Une telle démarche suppose que nous répondions à la demande de logements accessibles à tous nos concitoyens. Or cette offre fait encore largement défaut dans notre pays. C'est là que l'on touche aux limites de cet exercice avec ce projet de loi examiné - je n'ose dire « expédié » - en un temps record, à la faveur d'un mouvement d'opinion né de la mobilisation du milieu associatif.
Quelle que soit l'issue du vote, quel que soit le contenu de cette loi et les dispositifs qu'elle comportera, le groupe socialiste ne peut que constater que c'est au prochain gouvernement, qui s'appuiera sur la majorité parlementaire issue du résultat des prochaines élections, qu'il reviendra de donner un contenu à ce droit et de lui donner une effectivité. Or la marge de manoeuvre de ce futur gouvernement sera étroite, et les contraintes qu'il aura à gérer seront lourdes, puisque, dès la fin de 2008, des dizaines de milliers de demandeurs de logement auront alors le droit de mettre l'État en demeure de leur fournir un logement.
Quel est l'objectif ultime de ce droit ? Non pas susciter du contentieux dans notre pays, mais bien faire en sorte que tous nos concitoyens puissent se loger dans des conditions décentes.
Au chapitre des regrets, je citerai le système de garantie des risques locatifs, que nous avons adopté. Là non plus, je ne méconnais pas les progrès apportés par le projet de loi avec la GRL - nous l'avons votée -, car ils seront de nature à sécuriser des propriétaires volontaires et à les inciter à remettre des logements vacants sur le marché à destination de candidats à la location.
Toutefois, comme toujours, le diable est dans les détails : la mise en oeuvre concrète de la GRL a été renvoyée à une convention signée entre les partenaires sociaux et l'État.

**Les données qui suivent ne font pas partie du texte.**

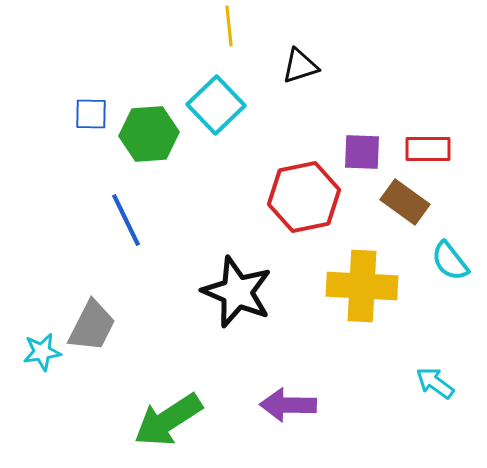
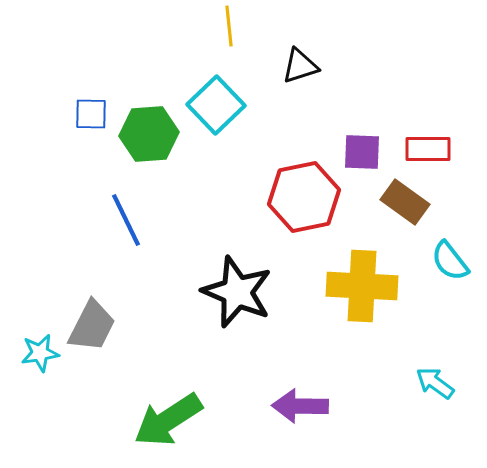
cyan star: moved 2 px left, 1 px down
purple arrow: moved 12 px right, 1 px down
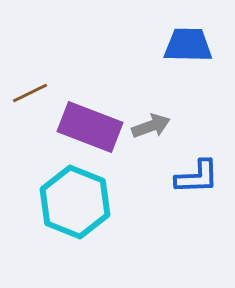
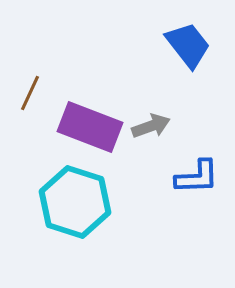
blue trapezoid: rotated 51 degrees clockwise
brown line: rotated 39 degrees counterclockwise
cyan hexagon: rotated 4 degrees counterclockwise
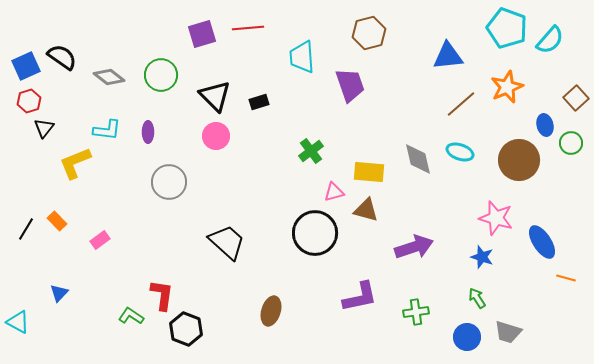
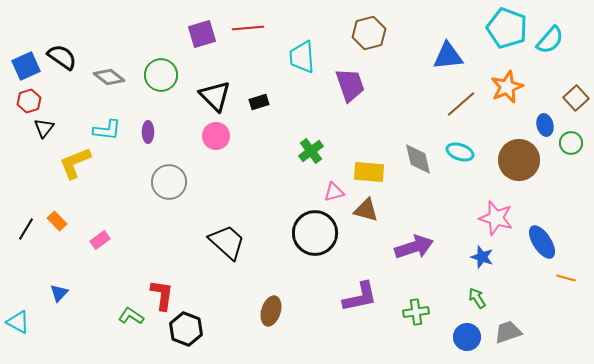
gray trapezoid at (508, 332): rotated 144 degrees clockwise
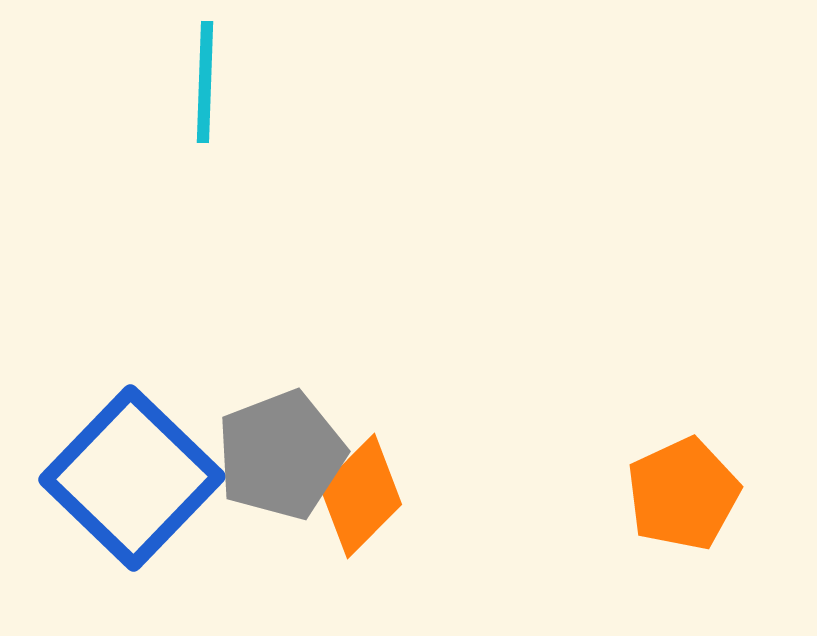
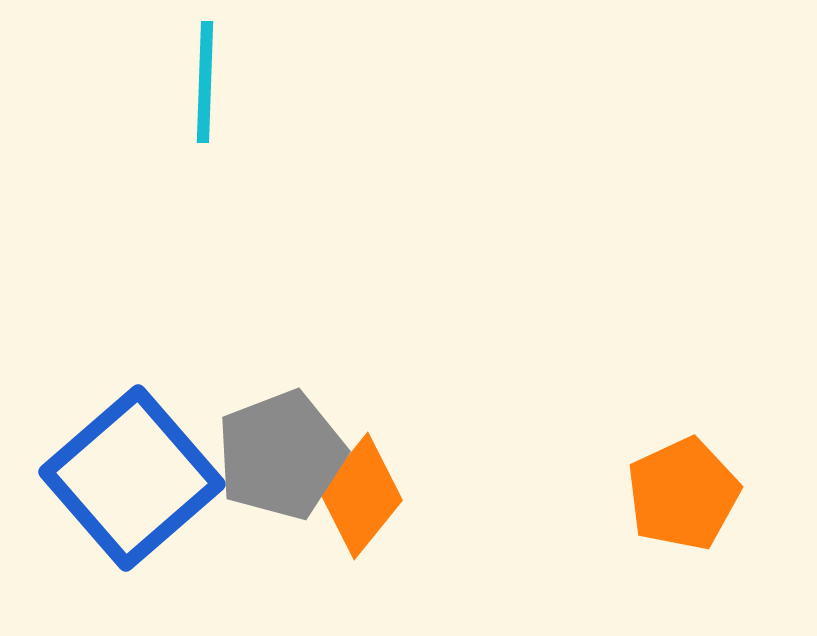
blue square: rotated 5 degrees clockwise
orange diamond: rotated 6 degrees counterclockwise
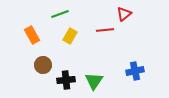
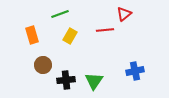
orange rectangle: rotated 12 degrees clockwise
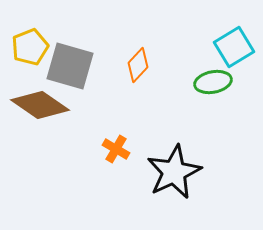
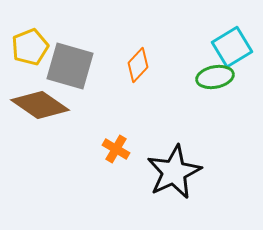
cyan square: moved 2 px left
green ellipse: moved 2 px right, 5 px up
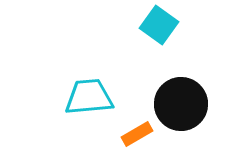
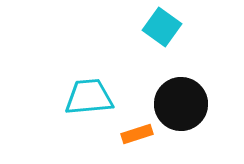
cyan square: moved 3 px right, 2 px down
orange rectangle: rotated 12 degrees clockwise
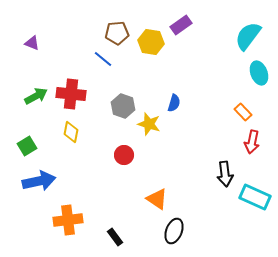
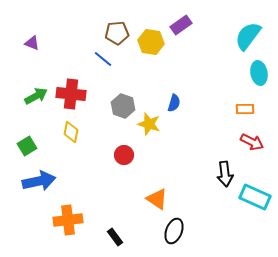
cyan ellipse: rotated 10 degrees clockwise
orange rectangle: moved 2 px right, 3 px up; rotated 48 degrees counterclockwise
red arrow: rotated 75 degrees counterclockwise
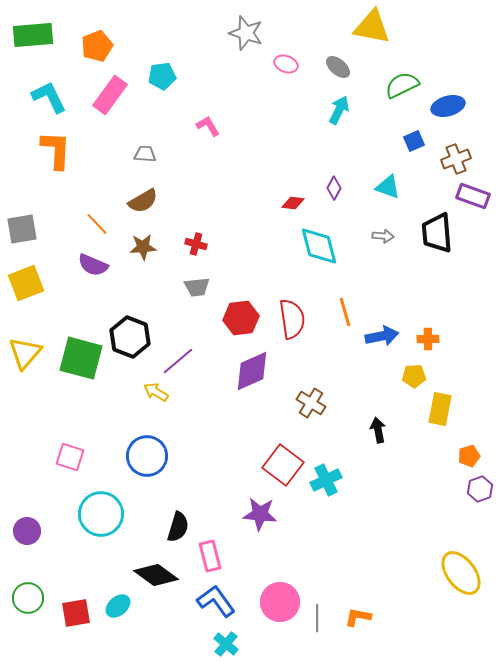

Il est d'ailleurs assez curieux, que cette convention ait été signée avant même que le Parlement ne se prononce !
Or cette convention prévoit que ne seront couverts par cette garantie que les locataires dont le taux d'effort, c'est-à-dire la fraction du revenu qu'ils consacrent au paiement du loyer, est inférieur à 50 %. Seront donc par nature exclus du système certaines personnes sans ressources, mais aussi des étudiants, des stagiaires ou de jeunes salariés disposant d'un salaire très faible.
Dans ces conditions, cette garantie n'a d'universelle que le nom. Je déplore que cet adjectif ait été introduit dans le projet de loi - par l'Assemblée nationale, pas par le Sénat ! - puisqu'il va laisser penser à nos concitoyens qu'ils ont tous droit à la GRL, alors que ce n'est pas le cas. J'ai encore pu le constater hier encore en discutant avec les partenaires sociaux.
Sur le fond, donc, le groupe socialiste prend acte de ce texte et ne méconnaît donc pas les avancées qui ont été réalisées, notamment sur son initiative. Toutefois, la construction d'un tel projet, le droit opposable au logement, qui ne peut que résulter d'un processus pensé et élaboré sur une longue période, aurait mérité que l'on y travaille de manière plus sereine et plus sérieuse, en y associant tous les acteurs de la filière du logement.